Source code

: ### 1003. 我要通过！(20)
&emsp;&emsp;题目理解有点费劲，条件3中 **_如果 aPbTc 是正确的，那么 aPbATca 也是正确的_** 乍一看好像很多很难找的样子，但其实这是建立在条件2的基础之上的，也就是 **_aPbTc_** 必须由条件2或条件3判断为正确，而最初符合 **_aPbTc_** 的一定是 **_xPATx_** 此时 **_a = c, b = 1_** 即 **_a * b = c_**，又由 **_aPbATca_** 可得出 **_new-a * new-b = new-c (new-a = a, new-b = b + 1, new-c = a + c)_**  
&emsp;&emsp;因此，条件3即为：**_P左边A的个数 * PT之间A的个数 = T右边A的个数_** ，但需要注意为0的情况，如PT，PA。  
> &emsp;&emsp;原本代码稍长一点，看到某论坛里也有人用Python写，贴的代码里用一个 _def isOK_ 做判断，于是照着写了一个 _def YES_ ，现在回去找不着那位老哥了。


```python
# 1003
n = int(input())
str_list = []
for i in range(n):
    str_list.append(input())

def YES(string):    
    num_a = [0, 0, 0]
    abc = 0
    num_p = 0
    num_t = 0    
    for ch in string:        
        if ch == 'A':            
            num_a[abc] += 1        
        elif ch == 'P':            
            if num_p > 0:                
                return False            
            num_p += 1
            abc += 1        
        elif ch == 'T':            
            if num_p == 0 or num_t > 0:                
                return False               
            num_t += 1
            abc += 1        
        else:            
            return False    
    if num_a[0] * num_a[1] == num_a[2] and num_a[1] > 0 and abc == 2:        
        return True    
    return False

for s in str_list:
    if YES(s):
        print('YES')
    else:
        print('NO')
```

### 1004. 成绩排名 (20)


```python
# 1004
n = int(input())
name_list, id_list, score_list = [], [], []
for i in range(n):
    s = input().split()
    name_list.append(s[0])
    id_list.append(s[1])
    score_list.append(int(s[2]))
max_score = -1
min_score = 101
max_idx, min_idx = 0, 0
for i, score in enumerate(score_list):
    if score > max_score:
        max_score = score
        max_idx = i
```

# # # # #

#### How to complete this task
All of the entries above need to be printed again exactly.

#### The completed task
Source code

: ### 1003. 我要通过！(20)
&emsp;&emsp;题目理解有点费劲，条件3中 **_如果 aPbTc 是正确的，那么 aPbATca 也是正确的_** 乍一看好像很多很难找的样子，但其实这是建立在条件2的基础之上的，也就是 **_aPbTc_** 必须由条件2或条件3判断为正确，而最初符合 **_aPbTc_** 的一定是 **_xPATx_** 此时 **_a = c, b = 1_** 即 **_a * b = c_**，又由 **_aPbATca_** 可得出 **_new-a * new-b = new-c (new-a = a, new-b = b + 1, new-c = a + c)_**  
&emsp;&emsp;因此，条件3即为：**_P左边A的个数 * PT之间A的个数 = T右边A的个数_** ，但需要注意为0的情况，如PT，PA。  
> &emsp;&emsp;原本代码稍长一点，看到某论坛里也有人用Python写，贴的代码里用一个 _def isOK_ 做判断，于是照着写了一个 _def YES_ ，现在回去找不着那位老哥了。


```python
# 1003
n = int(input())
str_list = []
for i in range(n):
    str_list.append(input())

def YES(string):    
    num_a = [0, 0, 0]
    abc = 0
    num_p = 0
    num_t = 0    
    for ch in string:        
        if ch == 'A':            
            num_a[abc] += 1        
        elif ch == 'P':            
            if num_p > 0:                
                return False            
            num_p += 1
            abc += 1        
        elif ch == 'T':            
            if num_p == 0 or num_t > 0:                
                return False               
            num_t += 1
            abc += 1        
        else:            
            return False    
    if num_a[0] * num_a[1] == num_a[2] and num_a[1] > 0 and abc == 2:        
        return True    
    return False

for s in str_list:
    if YES(s):
        print('YES')
    else:
        print('NO')
```

### 1004. 成绩排名 (20)


```python
# 1004
n = int(input())
name_list, id_list, score_list = [], [], []
for i in range(n):
    s = input().split()
    name_list.append(s[0])
    id_list.append(s[1])
    score_list.append(int(s[2]))
max_score = -1
min_score = 101
max_idx, min_idx = 0, 0
for i, score in enumerate(score_list):
    if score > max_score:
        max_score = score
        max_idx = i
```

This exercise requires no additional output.